___ Given text ___

Putin Seeks End to ‘Ping Pong’ With Japan Over Disputed Islands

  • Cooperation plans to be governed by Russian law, Kremlin says
  • Russia, Japan to form separate $1 billion investment fund

Putin, Abe Order Joint Economic Action Plan

Russian President Vladimir Putin said Friday that his nation’s tussle with Japan over the sovereignty of disputed islands must come to an end, and agreed with Prime Minister Shinzo Abe to start talks on a special system for economic cooperation in the area.

“This historical ping pong over these territories should stop,” Putin said at a joint news conference in Tokyo after a working lunch with Abe. “There is a need to understand, finally, that fundamental interests of Japan and Russia demand a conclusive and long-term settlement.”

Abe said that the pair’s five hours of talks the previous day at a hot-spring resort near his ancestral home in southwest Japan enabled them to show their determination to solve the dispute, which has prevented the two countries from signing an official peace treaty for seven decades.

___ Recorded data ___

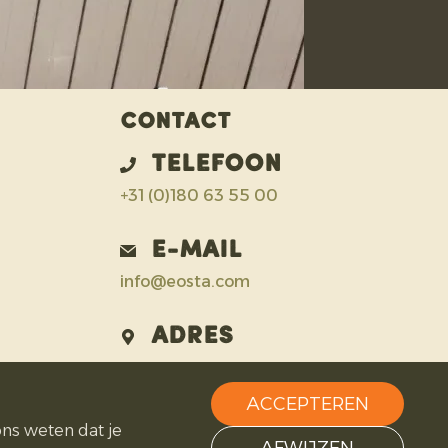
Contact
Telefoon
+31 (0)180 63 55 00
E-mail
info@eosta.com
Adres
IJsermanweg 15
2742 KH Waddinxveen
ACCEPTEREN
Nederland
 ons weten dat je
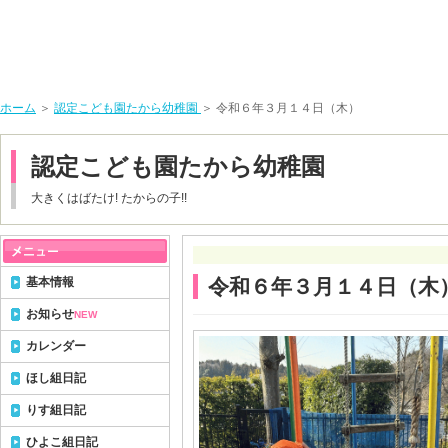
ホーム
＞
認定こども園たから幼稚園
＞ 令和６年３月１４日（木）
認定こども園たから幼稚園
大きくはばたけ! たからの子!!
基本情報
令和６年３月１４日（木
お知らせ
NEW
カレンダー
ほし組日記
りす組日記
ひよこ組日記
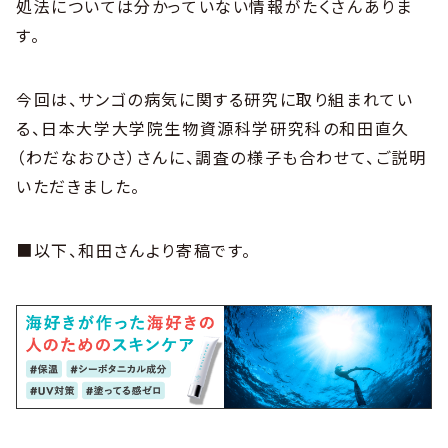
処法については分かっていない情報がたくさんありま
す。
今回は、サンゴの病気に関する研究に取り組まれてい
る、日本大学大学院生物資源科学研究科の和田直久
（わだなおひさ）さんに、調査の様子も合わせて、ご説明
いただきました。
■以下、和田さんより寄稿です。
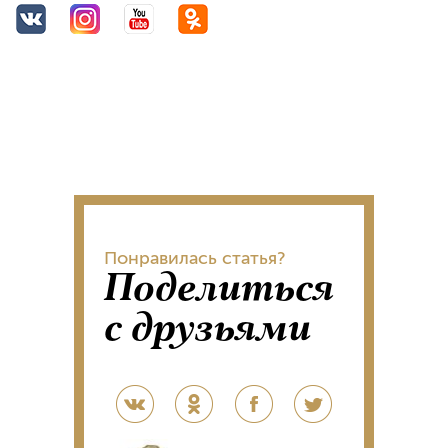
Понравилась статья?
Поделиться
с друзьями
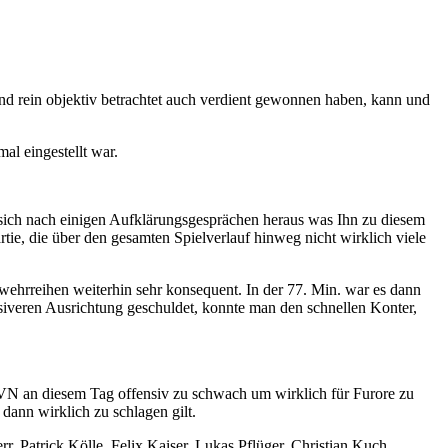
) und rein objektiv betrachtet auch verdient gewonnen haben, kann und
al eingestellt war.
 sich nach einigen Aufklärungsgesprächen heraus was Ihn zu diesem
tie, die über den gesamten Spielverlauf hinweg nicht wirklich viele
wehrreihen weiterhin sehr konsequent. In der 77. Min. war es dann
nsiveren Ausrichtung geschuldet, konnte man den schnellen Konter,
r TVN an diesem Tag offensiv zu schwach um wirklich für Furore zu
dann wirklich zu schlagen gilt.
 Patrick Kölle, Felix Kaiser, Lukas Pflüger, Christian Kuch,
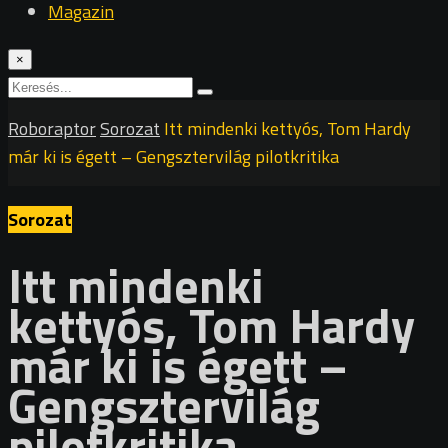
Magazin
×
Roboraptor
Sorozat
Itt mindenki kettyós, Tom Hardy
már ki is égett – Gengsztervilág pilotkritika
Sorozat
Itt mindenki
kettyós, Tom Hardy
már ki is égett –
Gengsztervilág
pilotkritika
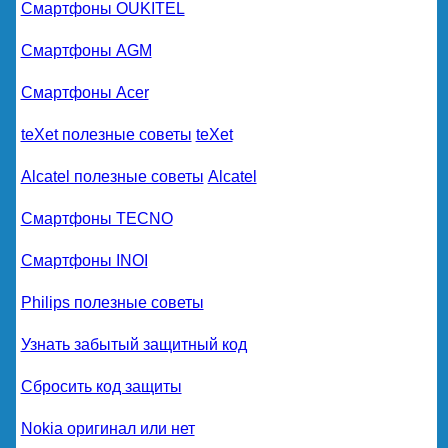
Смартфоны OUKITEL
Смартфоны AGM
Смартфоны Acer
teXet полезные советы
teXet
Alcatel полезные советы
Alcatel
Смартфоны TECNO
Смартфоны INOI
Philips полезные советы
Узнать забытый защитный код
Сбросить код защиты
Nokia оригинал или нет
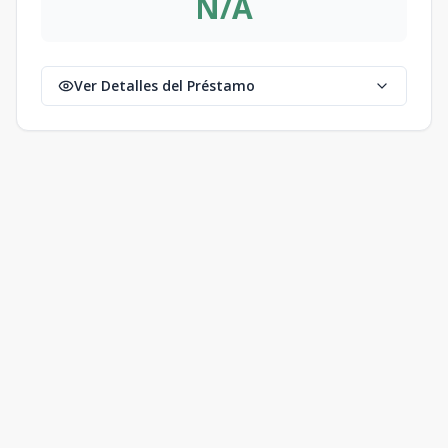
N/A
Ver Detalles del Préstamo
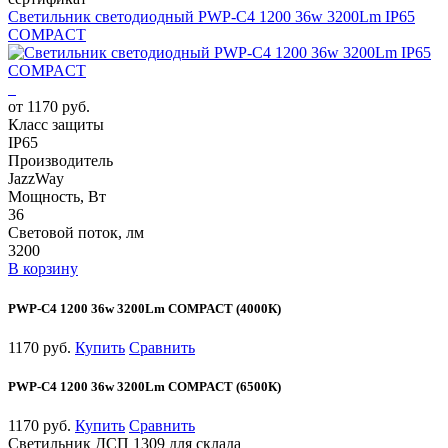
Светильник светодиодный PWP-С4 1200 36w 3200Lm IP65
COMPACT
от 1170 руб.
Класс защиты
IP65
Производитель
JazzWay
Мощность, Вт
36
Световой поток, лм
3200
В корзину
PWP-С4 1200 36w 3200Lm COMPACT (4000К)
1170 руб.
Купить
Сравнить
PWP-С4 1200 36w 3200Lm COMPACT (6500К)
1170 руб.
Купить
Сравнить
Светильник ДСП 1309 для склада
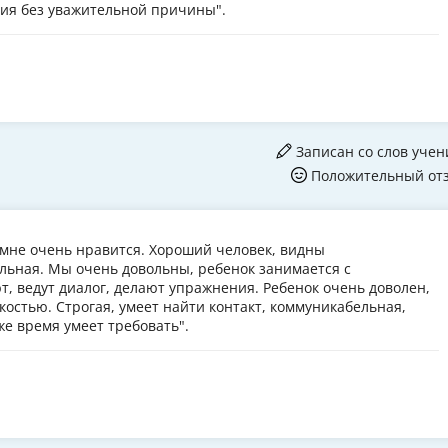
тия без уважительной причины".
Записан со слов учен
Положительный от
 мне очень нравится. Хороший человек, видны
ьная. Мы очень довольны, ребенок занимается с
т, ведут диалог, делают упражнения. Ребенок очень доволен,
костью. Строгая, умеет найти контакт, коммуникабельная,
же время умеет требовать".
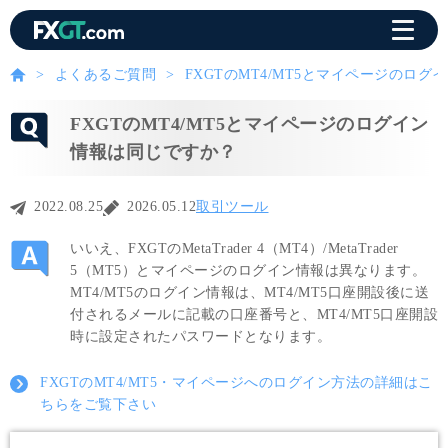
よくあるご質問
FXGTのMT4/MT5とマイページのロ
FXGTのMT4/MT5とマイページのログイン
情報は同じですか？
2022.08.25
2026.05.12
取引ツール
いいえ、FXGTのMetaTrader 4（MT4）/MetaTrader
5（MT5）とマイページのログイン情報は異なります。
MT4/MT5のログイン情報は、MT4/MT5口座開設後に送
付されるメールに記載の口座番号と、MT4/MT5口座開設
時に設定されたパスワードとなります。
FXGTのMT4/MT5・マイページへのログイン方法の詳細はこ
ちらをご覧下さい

___

Task instructions —
A. In the article on the Putin-Abe talks, rewrite the stretch from "Putin, Abe Order" through "in the area." with "tussle" changed to "dispute".
B. Condense the paragraph of the Putin-Abe article that begins "Abe said that the pair’s five hours of talks" into a single shorter sentence that keeps its main facts.
C. Carry the article on Putin's visit to Japan and the disputed islands forward past its final paragraph.

Answers by item —
A.
Putin, Abe Order Joint Economic Action Plan

Russian President Vladimir Putin said Friday that his nation’s dispute with Japan over the sovereignty of disputed islands must come to an end, and agreed with Prime Minister Shinzo Abe to start talks on a special system for economic cooperation in the area.

B. Abe said their five hours of talks the day before, at a hot-spring resort near his ancestral home in southwest Japan, showed both leaders' determination to settle the dispute that has kept the two countries from signing an official peace treaty for seven decades.

C.
“We’ve been able to take a big step forward,” Abe said. “The path to resolution is still a difficult one. It is a problem that has not been solved in 70 years and for much of that time there wasn’t even any negotiation on it.”

Putin said that Russia’s stance on the islands remained firm because of concerns over Japan’s security alliance with the U.S. While President-elect Donald Trump is seen as friendlier to Russia, relations between Moscow and Washington remain frayed over conflicts in Ukraine and Syria.

“Our ocean zone ships sail out to the Pacific and we must understand what will happen in this sphere,” Putin said, noting that Russia has two major naval bases in the area. “When we talk about flexibility we want our Japanese colleagues and friends to take all these details and concerns into account.”

The 16th summit between the pair came at a crucial time for both countries. Russia has been starved for investment and trade amid low oil prices, and international sanctions over its actions in Ukraine. Japan is on a quest to diversify energy sources, with its nuclear power industry hobbled by the aftermath of the 2011 Fukushima disaster.

Ministers from both nations earlier exchanged a raft of business agreements. The joint plans for economic cooperation on the islands, in areas such as include medicine, tourism and fisheries, will be implemented on the basis of Russian legislation because the islands belong to Russia, Kremlin foreign policy aide Yuri Ushakov told reporters after the talks Thursday.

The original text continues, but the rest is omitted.